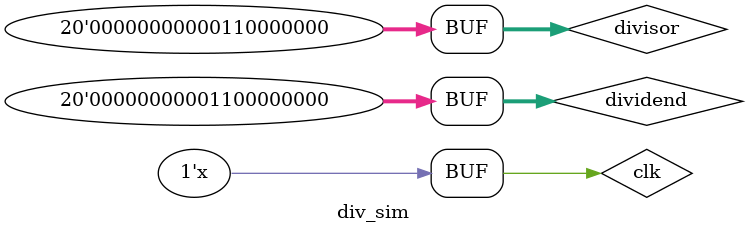
<source format=sv>
`timescale 1ps / 1ps

`include "div_frecuencias.vh"

module div_sim();

//Parameterized values
	parameter Q = 8;
	parameter N = 20;
	parameter F = 100;
 
//	// Inputs
	logic [N-1:0] dividend;
	logic [N-1:0] divisor;
	logic clk;
 
//	// Outputs
	logic [N-1:0] result;
	
 
//	// Instantiate the Unit Under Test (UUT)
//	//module  Params  Name  Signals
    logic [N-1:0] quotient;
    logic done;
	qdiv #(Q,N)	gg (dividend, divisor, start, clk, quotient,done);
	
	logic start;
	divisor_f #(F) start_clk (
        .clk(clk),
        .en_clk(1),
        .clk_out(start)
        ); 
        
    initial begin
        // Initialize Inputs
        clk = 0;
        dividend = 768; 
        divisor = 384;
        
//        #15000
        
//        dividend = 51712;
//        divisor = 955;
        
//        #1000
        
//        dividend = 2560;
//        divisor = 384;
        
//        #2000
        
//        dividend = 2560;
//        divisor = 955;
        
//        #5000
//        dividend = 51712;
//        divisor = 2560;
        
    end
    
    always_comb begin 
        if (done)
            result = quotient;
    end
        
 	always #5 clk = ~clk;
    
endmodule

</source>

== WHAT IS BEING ASKED ==
Pick each line holding the word "done" out of the listing.

== OUTPUT OF THE EXERCISE ==
    logic done;
	qdiv #(Q,N)	gg (dividend, divisor, start, clk, quotient,done);
        if (done)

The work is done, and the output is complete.